Back-up navigation guides ships in Dover Straits

The UK's Dover Strait - considered to be the world’s busiest shipping route - is the first to deploy eLoran radio navigation technology to counter jammers and space weather.

The General Lighthouse Authorities of the UK and Ireland (GLA) has turned on a radio station which broadcasts fine-tuned eLoran signals so ships fitted with eLoran receivers in the Port of Dover, its approaches and part of the Dover Strait can now use the technology as a backup to satnav systems.

The technology is based around longwave radio signals that already broadcast from nine separate stations in Northwest England, France, Germany, and the Faroe Islands.

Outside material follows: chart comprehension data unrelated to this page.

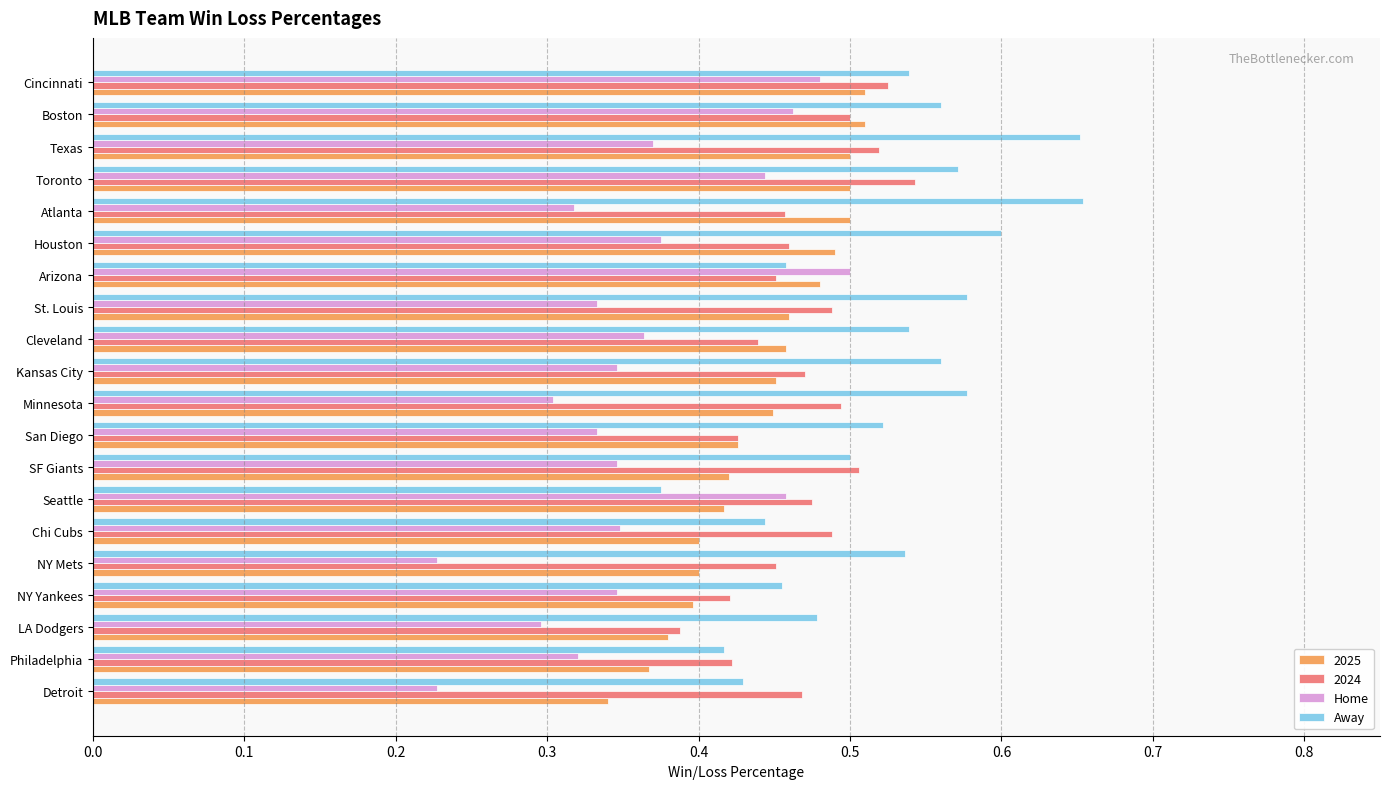

Where is 2025 nearest to the value 0?

Detroit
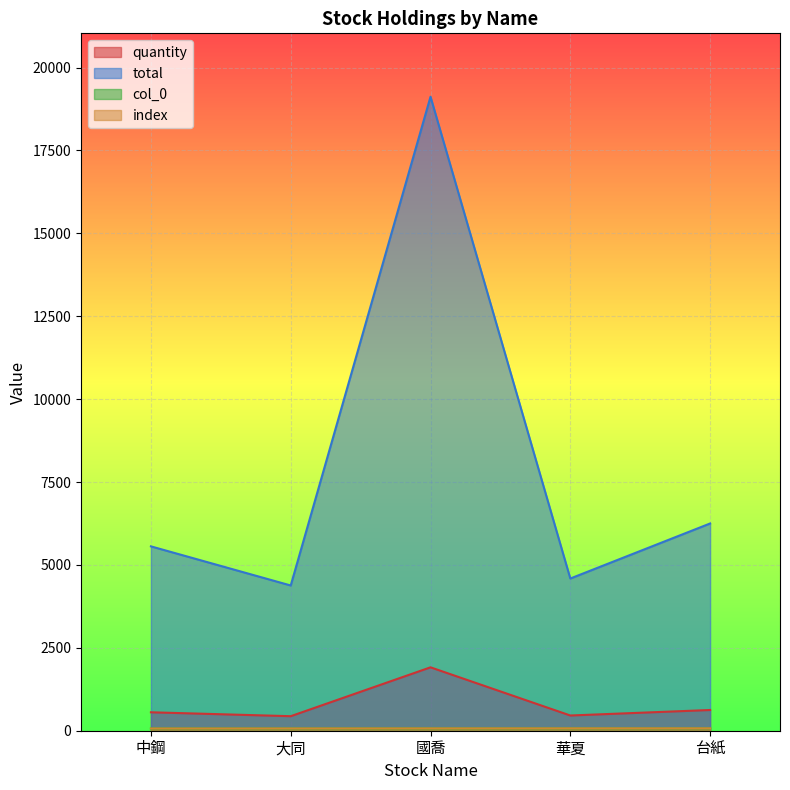

Does the chart display data point markers on the line(s)?

No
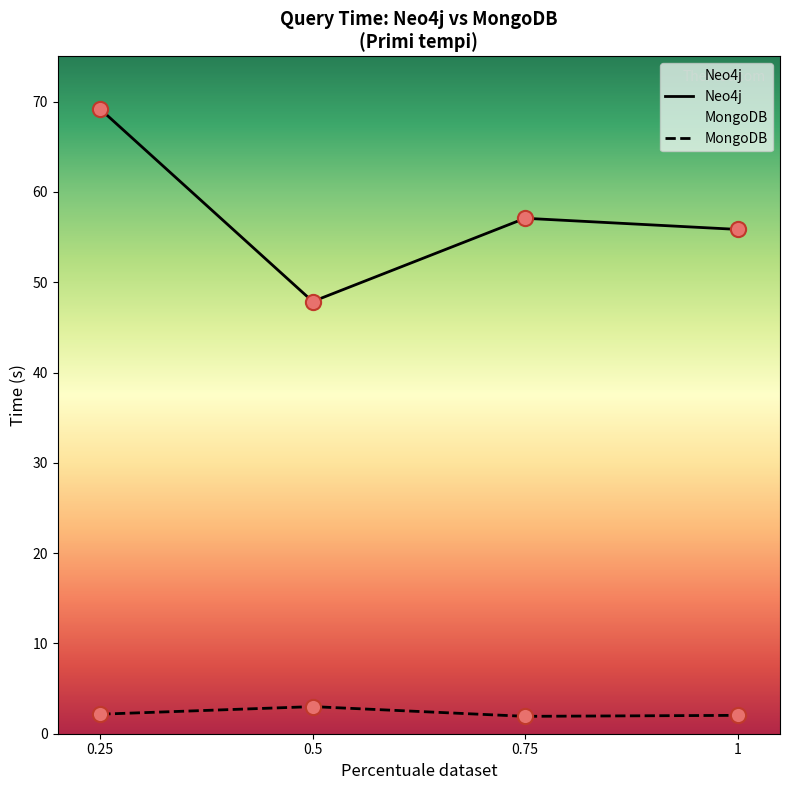

Which series reaches the minimum Y coordinate?

MongoDB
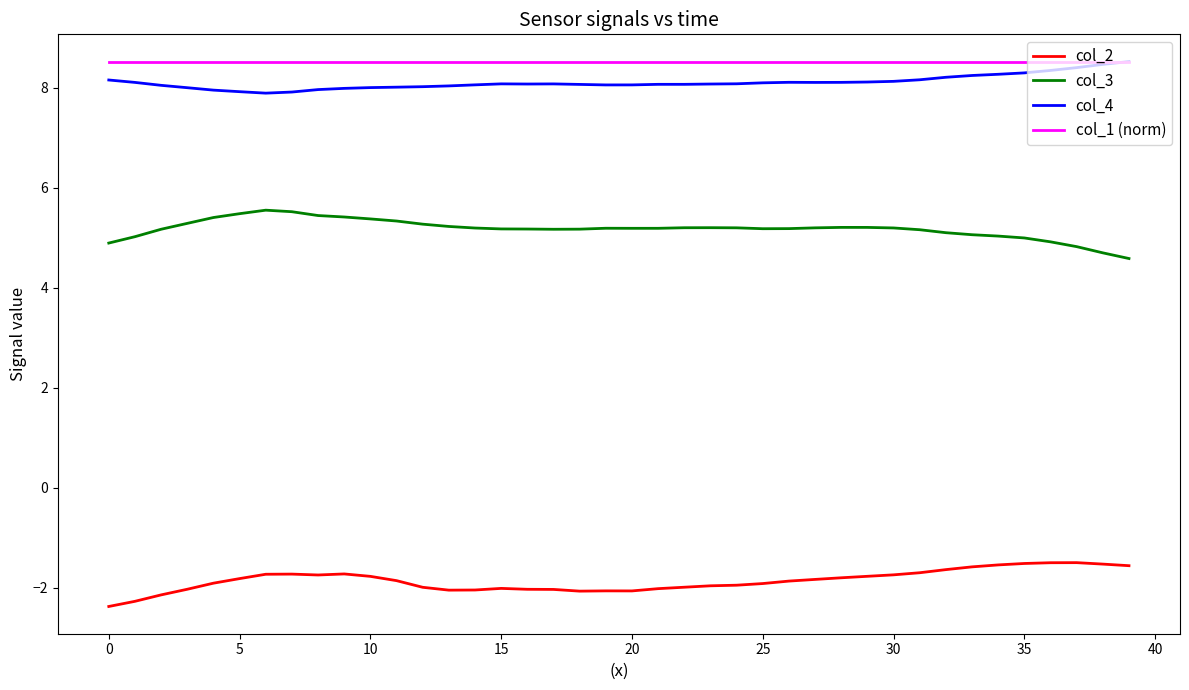

Which series has the largest total across all categories?

col_1 (norm)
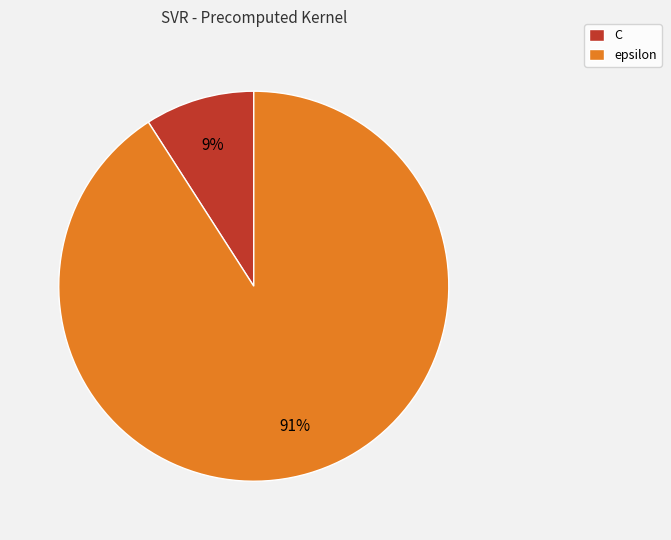

Count the number of slices in the pie.

2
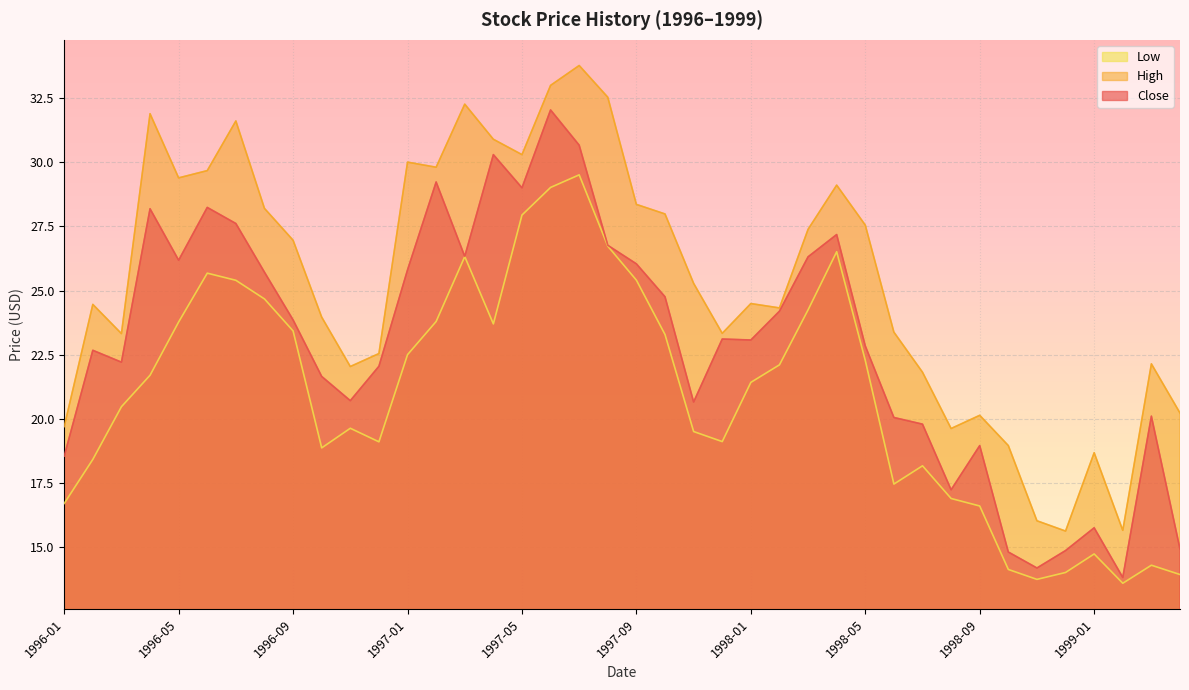

What position from the left is 1999-01?

37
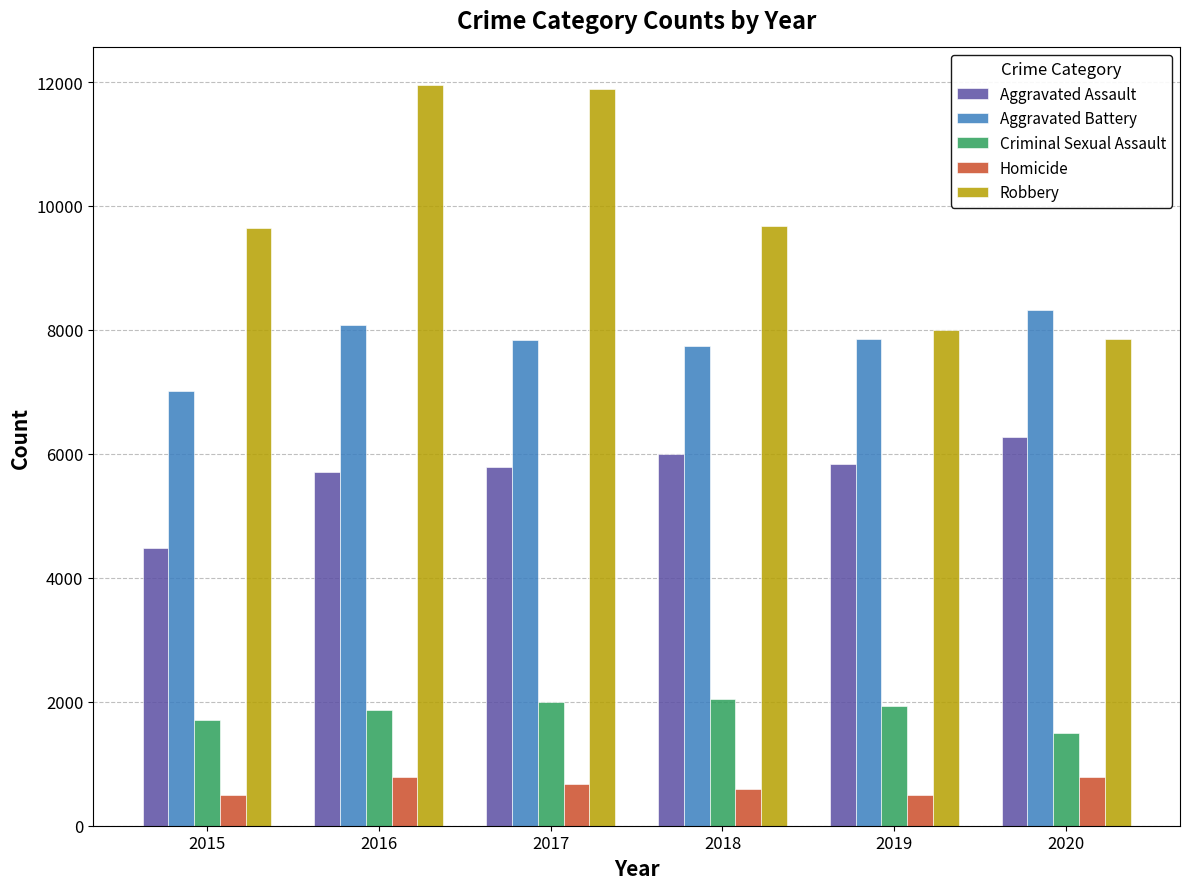

What is the sum of the Aggravated Battery values at 2018 and 2019?

15592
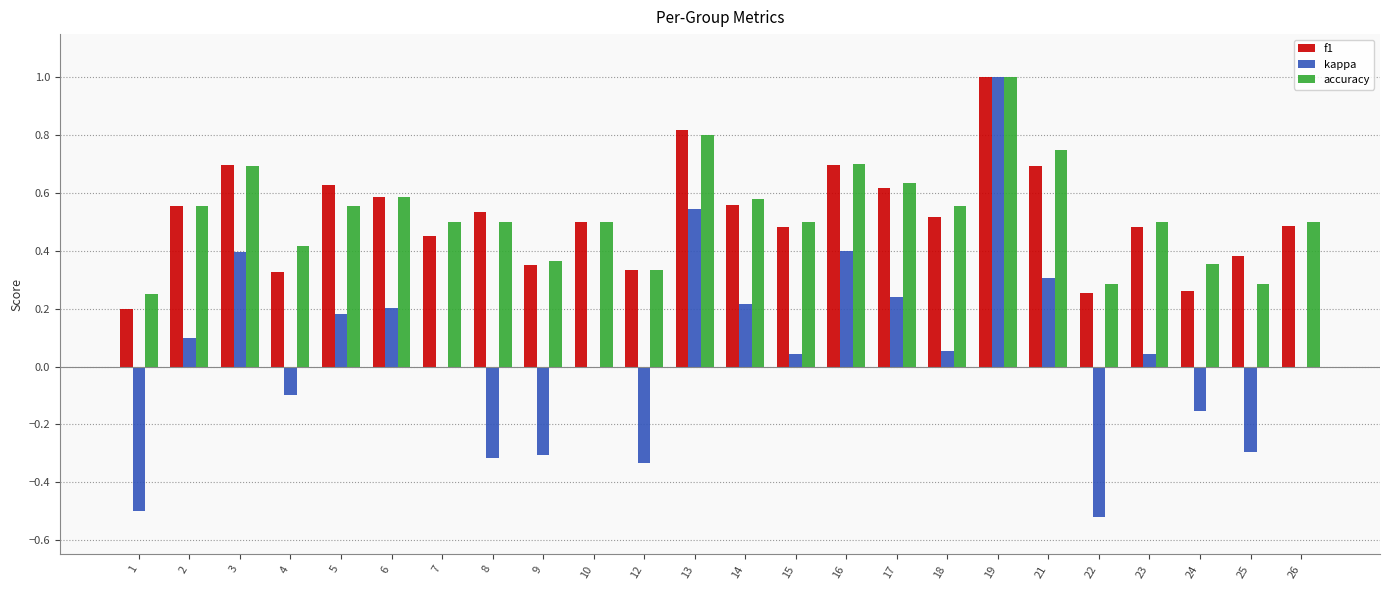

At which category is the sum across all series the highest?

19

The latest announcement from GLA represents the first of up to seven eLoran installations to be implemented along the East Coast of the United Kingdom.

The Thames Estuary and approaches up to Tilbury, the Humber Estuary and approaches, and the ports of Middlesbrough, Grangemouth and Aberdeen will all benefit from new installations, and the prototype service at Harwich and Felixstowe will be upgraded.

“Our primary concern at the GLA is for the safety of mariners,” says Ian McNaught, Chief Executive of Shipping Authority, Trinity House. “But signals from eLoran transmitters could also provide essential backup to telecommunications, smart grid and high frequency trading systems vulnerable to jamming by natural or deliberate means.”